:: Exercise details ::
Each line below is to be copied exactly; images do not go into the copy.

:: Records ::
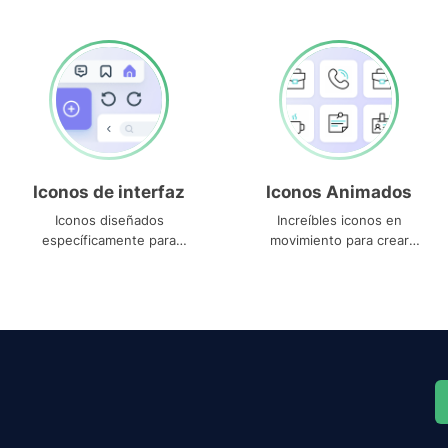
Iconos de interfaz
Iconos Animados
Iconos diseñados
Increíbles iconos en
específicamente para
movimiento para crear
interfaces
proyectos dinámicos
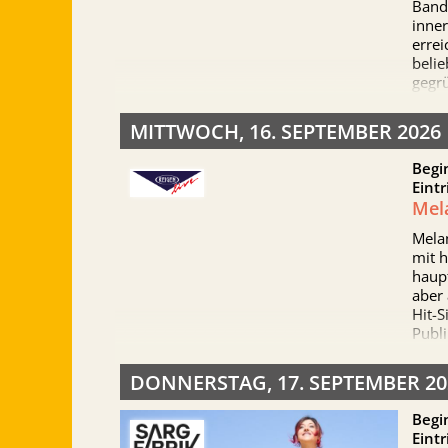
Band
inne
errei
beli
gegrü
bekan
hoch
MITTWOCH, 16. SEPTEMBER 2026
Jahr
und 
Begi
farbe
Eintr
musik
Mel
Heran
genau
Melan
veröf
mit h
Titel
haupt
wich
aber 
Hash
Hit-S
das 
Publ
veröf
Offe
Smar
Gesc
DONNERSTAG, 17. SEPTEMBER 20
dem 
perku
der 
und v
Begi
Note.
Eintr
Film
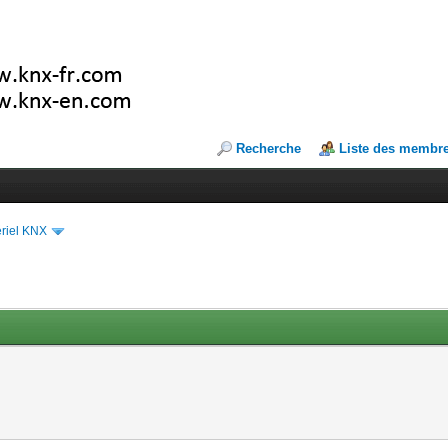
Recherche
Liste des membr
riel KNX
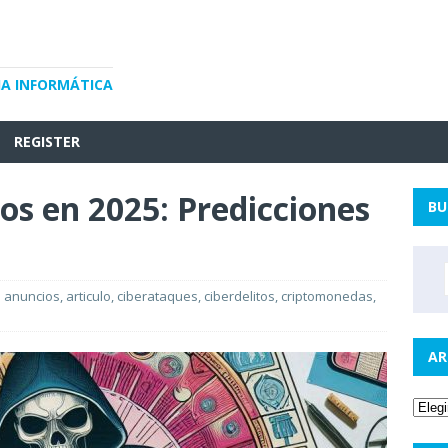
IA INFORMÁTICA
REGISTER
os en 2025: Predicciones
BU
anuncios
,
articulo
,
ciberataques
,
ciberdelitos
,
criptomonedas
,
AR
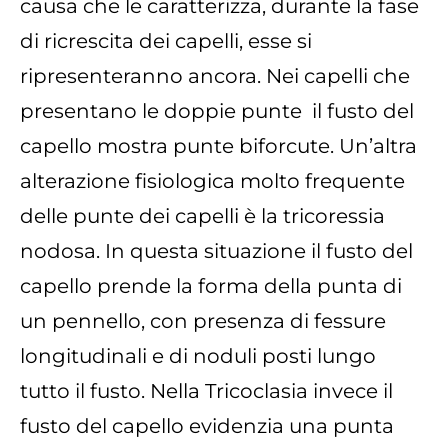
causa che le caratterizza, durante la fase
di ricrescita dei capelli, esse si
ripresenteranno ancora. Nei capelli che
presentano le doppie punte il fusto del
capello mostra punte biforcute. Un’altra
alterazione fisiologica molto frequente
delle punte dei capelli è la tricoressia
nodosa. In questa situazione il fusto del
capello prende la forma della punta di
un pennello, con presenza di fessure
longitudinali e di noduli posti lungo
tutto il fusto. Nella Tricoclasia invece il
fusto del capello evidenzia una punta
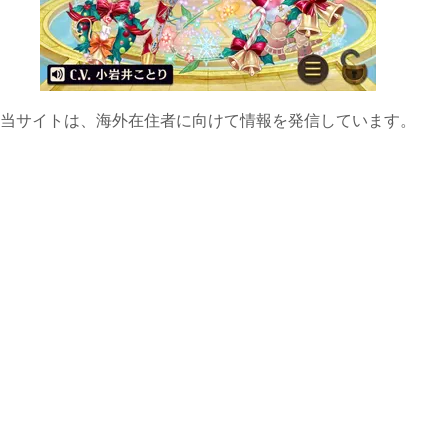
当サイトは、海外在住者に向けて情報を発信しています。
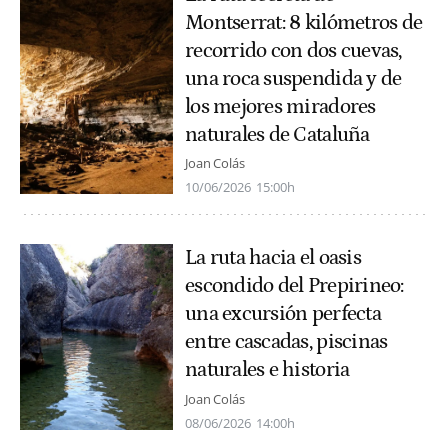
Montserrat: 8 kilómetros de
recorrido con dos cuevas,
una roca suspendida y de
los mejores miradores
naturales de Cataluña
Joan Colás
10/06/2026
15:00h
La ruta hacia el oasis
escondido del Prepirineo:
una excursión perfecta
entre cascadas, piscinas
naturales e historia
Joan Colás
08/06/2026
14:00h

:: Exercise output ::
Iconos de interfaz
Iconos Animados
Iconos diseñados
Increíbles iconos en
específicamente para
movimiento para crear
interfaces
proyectos dinámicos
Band
inne
errei
beli
gegrü
bekan
hoch
MITTWOCH, 16. SEPTEMBER 2026
Jahr
und 
Begi
farbe
Eintr
musik
Mel
Heran
genau
Melan
veröf
mit h
Titel
haupt
wich
aber 
Hash
Hit-S
das 
Publ
veröf
Offe
Smar
Gesc
DONNERSTAG, 17. SEPTEMBER 20
dem 
perku
der 
und v
Begi
Note.
Eintr
Film
Recherche
Liste des membr
riel KNX
IA INFORMÁTICA
REGISTER
os en 2025: Predicciones
BU
anuncios
,
articulo
,
ciberataques
,
ciberdelitos
,
criptomonedas
,
AR
causa che le caratterizza, durante la fase
di ricrescita dei capelli, esse si
ripresenteranno ancora. Nei capelli che
presentano le doppie punte il fusto del
capello mostra punte biforcute. Un’altra
alterazione fisiologica molto frequente
delle punte dei capelli è la tricoressia
nodosa. In questa situazione il fusto del
capello prende la forma della punta di
un pennello, con presenza di fessure
longitudinali e di noduli posti lungo
tutto il fusto. Nella Tricoclasia invece il
fusto del capello evidenzia una punta
当サイトは、海外在住者に向けて情報を発信しています。
Montserrat: 8 kilómetros de
recorrido con dos cuevas,
una roca suspendida y de
los mejores miradores
naturales de Cataluña
Joan Colás
10/06/2026
15:00h
La ruta hacia el oasis
escondido del Prepirineo:
una excursión perfecta
entre cascadas, piscinas
naturales e historia
Joan Colás
08/06/2026
14:00h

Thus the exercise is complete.